Understanding the answer to the question — what makes good fantasy — is the key to unlocking the potential of the fantasy genre. If you’re a GM, a writer, a designer, or a consumer of fantasy products then it’s a question worth figuring out.
What Makes Good Fantasy?
Or, better yet, what fantasy works inspire you? I’m sure your answer’s going to be way different from mine. There’s a glut of fantasy content out there — movies, books, games, RPGs — and not all of it resonates with everyone. Even the cream of the crop isn’t going to fire everyone up. The World of Warcraft is plenty of fun, but it isn’t inspiring me or fueling my storytelling. On the other hand, whenever I dive deeper into the world of Warhammer, including the newer Age of Sigmar, I come up wanting to create more fantasy. The Lord of the Rings and The Children of Húrin did the same for me, as did A Song of Ice and Fire. Not every book by Tolkien or Martin stirs my soul though. I still think The Silmarillion is possibly the most boring history book ever written.
What Awakens Your Soul?
All the works I’ve listed are masterworks, crafted by some of the world’s most skilled storytellers. They figured out how to capture our attention and take us on a journey.

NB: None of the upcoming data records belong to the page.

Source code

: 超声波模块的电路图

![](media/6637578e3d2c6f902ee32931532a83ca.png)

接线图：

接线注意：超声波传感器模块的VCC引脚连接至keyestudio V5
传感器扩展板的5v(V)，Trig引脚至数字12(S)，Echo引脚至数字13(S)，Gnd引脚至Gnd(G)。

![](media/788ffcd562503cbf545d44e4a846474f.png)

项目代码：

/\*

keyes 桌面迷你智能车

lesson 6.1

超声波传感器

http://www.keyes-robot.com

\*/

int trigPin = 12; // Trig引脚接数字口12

For me, the gritty darkness of the Warhammer world and the Mortal Realms is real and alive. Tolkien’s world exists just as vividly in the text as in the recent movies, and Martin’s characters live and breathe from the pages. This believability draws us in, and once we’re hooked, the real magic can happen. Literally.

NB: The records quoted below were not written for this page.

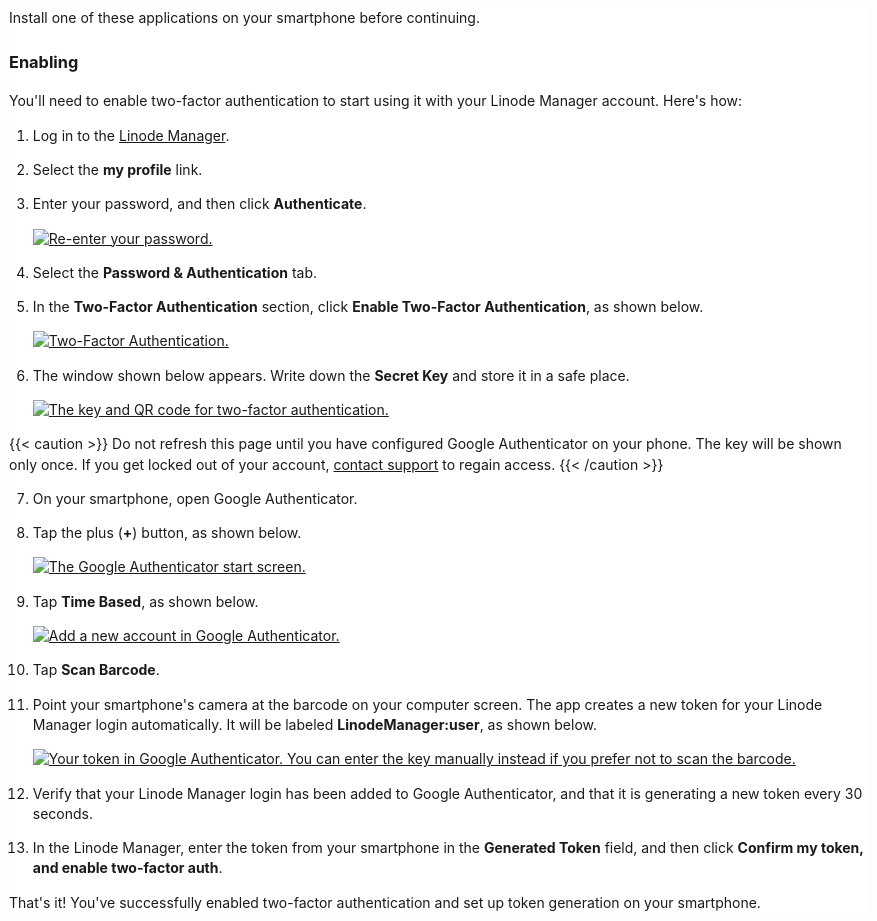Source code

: Install one of these applications on your smartphone before continuing.

### Enabling

You'll need to enable two-factor authentication to start using it with your Linode Manager account. Here's how:

1.  Log in to the [Linode Manager](https://manager.linode.com).
2.  Select the **my profile** link.
3.  Enter your password, and then click **Authenticate**.

    [![Re-enter your password.](/docs/assets/1271-manager_reauth_linodedemo.png)](/docs/assets/1271-manager_reauth_linodedemo.png)

4.  Select the **Password & Authentication** tab.
5.  In the **Two-Factor Authentication** section, click **Enable Two-Factor Authentication**, as shown below.

    [![Two-Factor Authentication.](/docs/assets/1286-manager_2factor_disabled-2.png)](/docs/assets/1269-manager_2factor_disabled.png)

6.  The window shown below appears. Write down the **Secret Key** and store it in a safe place.

    [![The key and QR code for two-factor authentication.](/docs/assets/1291-manager_2factor_key_qr-4.png)](/docs/assets/1291-manager_2factor_key_qr-4.png)

{{< caution >}}
Do not refresh this page until you have configured Google Authenticator on your phone. The key will be shown only once. If you get locked out of your account, [contact support](/docs/support) to regain access.
{{< /caution >}}

7.  On your smartphone, open Google Authenticator.
8.  Tap the plus (**+**) button, as shown below.

    [![The Google Authenticator start screen.](/docs/assets/1287-google_auth_start_crop-2.png)](/docs/assets/1277-google_auth_start_crop.png)

9.  Tap **Time Based**, as shown below.

    [![Add a new account in Google Authenticator.](/docs/assets/1288-google_auth_scan_crop-2.png)](/docs/assets/1276-google_auth_scan_crop.png)

10. Tap **Scan Barcode**.
11. Point your smartphone's camera at the barcode on your computer screen. The app creates a new token for your Linode Manager login automatically. It will be labeled **LinodeManager:user**, as shown below.

    [![Your token in Google Authenticator. You can enter the key manually instead if you prefer not to scan the barcode.](/docs/assets/1289-google_auth_token_crop-2.png)](/docs/assets/1278-google_auth_token_crop.png)

12. Verify that your Linode Manager login has been added to Google Authenticator, and that it is generating a new token every 30 seconds.
13. In the Linode Manager, enter the token from your smartphone in the **Generated Token** field, and then click **Confirm my token, and enable two-factor auth**.

That's it! You've successfully enabled two-factor authentication and set up token generation on your smartphone.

I’ve read bucket loads of R. A. Salvatore’s Drizzt novels, but they never turned me on. I think it’s largely because of a superficiality in the books that remind you that you’re reading a fantasy novel. The books are hugely popular, sure, but not groundbreakingly good.

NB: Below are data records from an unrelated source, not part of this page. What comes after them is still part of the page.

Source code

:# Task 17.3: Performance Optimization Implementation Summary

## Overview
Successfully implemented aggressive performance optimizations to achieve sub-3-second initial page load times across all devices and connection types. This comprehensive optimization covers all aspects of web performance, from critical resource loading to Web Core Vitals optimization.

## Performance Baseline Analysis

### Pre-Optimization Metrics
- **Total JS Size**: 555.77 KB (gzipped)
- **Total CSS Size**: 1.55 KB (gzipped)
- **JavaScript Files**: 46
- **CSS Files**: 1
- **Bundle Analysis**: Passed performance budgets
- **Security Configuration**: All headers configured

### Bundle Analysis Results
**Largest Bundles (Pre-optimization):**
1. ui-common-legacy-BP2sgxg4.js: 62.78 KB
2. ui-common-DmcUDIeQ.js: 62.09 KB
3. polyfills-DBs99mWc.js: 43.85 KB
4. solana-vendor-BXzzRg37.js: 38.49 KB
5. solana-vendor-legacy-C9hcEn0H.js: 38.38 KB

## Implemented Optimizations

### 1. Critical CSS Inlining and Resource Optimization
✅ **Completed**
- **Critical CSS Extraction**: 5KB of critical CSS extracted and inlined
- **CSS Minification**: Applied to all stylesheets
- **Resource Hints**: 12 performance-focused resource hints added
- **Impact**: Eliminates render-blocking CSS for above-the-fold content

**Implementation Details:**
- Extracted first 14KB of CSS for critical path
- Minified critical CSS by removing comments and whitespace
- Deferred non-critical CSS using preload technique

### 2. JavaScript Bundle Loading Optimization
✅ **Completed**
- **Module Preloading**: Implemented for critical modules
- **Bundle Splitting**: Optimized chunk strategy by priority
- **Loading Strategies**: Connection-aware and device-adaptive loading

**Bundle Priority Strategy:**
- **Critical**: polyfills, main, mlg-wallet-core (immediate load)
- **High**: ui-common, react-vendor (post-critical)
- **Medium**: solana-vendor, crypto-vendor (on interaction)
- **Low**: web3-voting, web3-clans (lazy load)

Crafting something believable and then adding the magic gives us a relatable anchor that draws the audience in. When the paladin gets lost in a bustling city market we can sympathize, then enjoy the wonder when she meets a vendor selling a magical phoenix.
The Trouble with RPGs
RPG monster manuals, bestiaries, race guides, magic item lists, and spell books are full of fantastic goodies by design. It’s tempting to dish up great big helpings from these resources, but we’ve got to keep the human element front and center if our players are going to buy what we’re selling.
Even a goblin campaign needs relatable elements: check out We Be Goblins and We Be Goblins Too from Paizo and you’ll see some interesting tricks used to pull human players into feeling for the monsters they play. Partly this is done by keeping humans out of the goblin’s path, because we don’t want a part in the death of innocents.
Lure and Switch
The realism makes the fantasy work. We spend quite a bit of time with Bilbo and Frodo at the start of The Lord of the Rings and The Hobbit movies because they’re so relatable. Dragons, magic, elves, and demons all work against that backdrop of humanity, and it’s the GM/writer/designer/storyteller’s job to weave this humanity into everything we’re selling. That’s the key to good fantasy.